== TRY IT ==
For each line below that contains the word "added", return that line.

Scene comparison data

==========

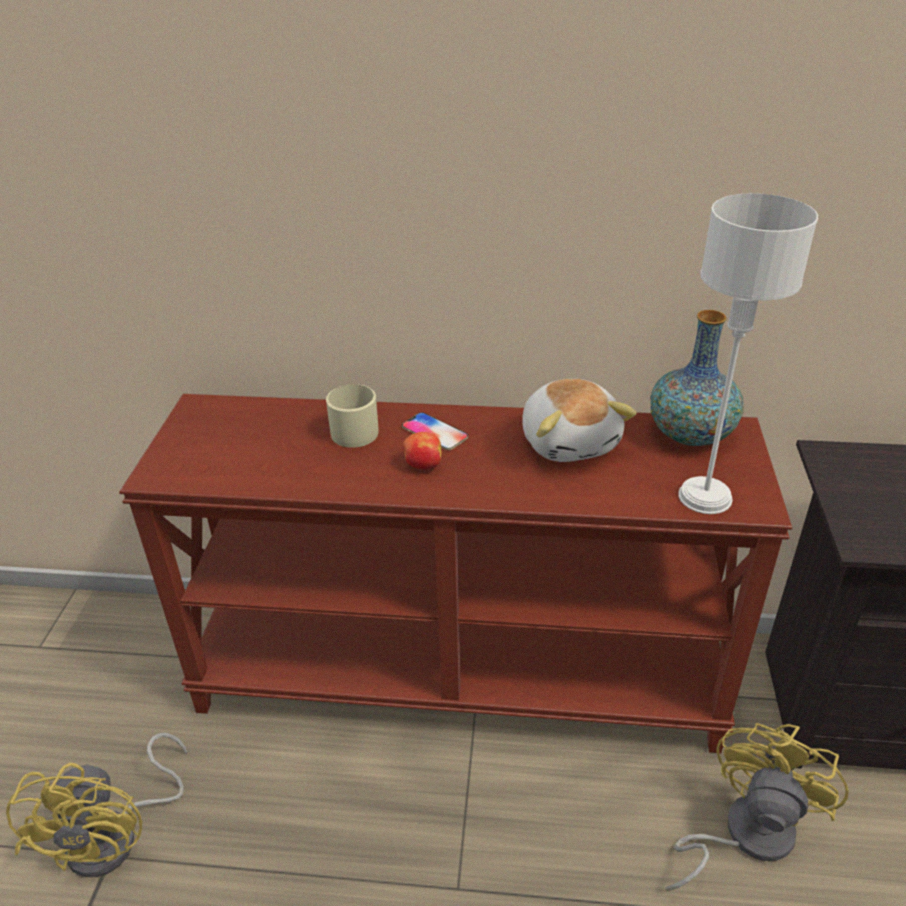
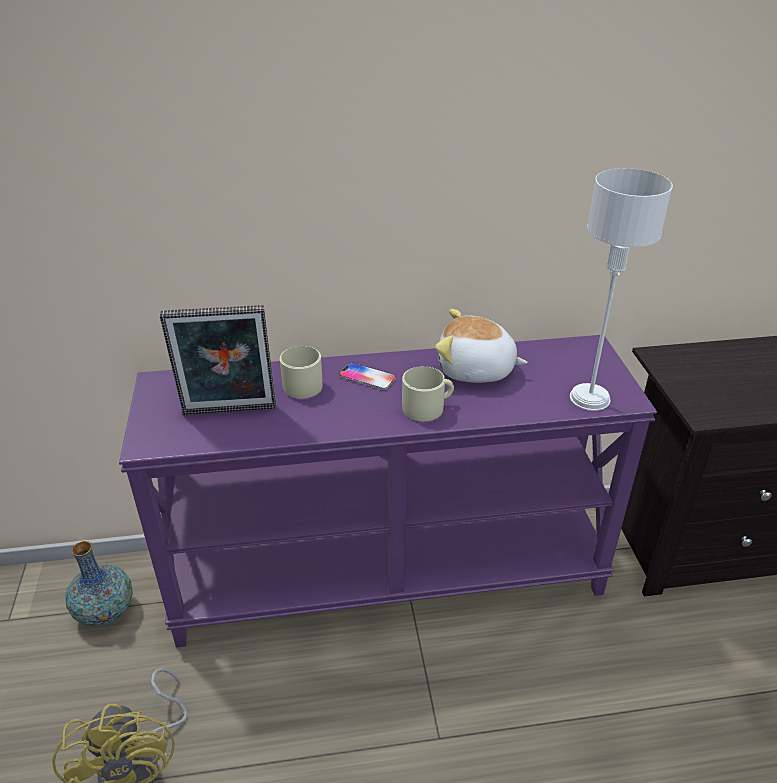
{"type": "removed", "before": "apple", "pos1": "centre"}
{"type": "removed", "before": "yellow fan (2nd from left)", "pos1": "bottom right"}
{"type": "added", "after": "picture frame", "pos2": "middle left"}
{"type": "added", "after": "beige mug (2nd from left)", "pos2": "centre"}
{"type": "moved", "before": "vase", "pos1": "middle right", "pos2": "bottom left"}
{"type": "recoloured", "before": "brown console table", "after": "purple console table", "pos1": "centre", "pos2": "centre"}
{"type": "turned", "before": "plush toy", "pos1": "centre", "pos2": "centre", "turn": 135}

==========

== OUTPUT FOR THIS EXERCISE ==
{"type": "added", "after": "picture frame", "pos2": "middle left"}
{"type": "added", "after": "beige mug (2nd from left)", "pos2": "centre"}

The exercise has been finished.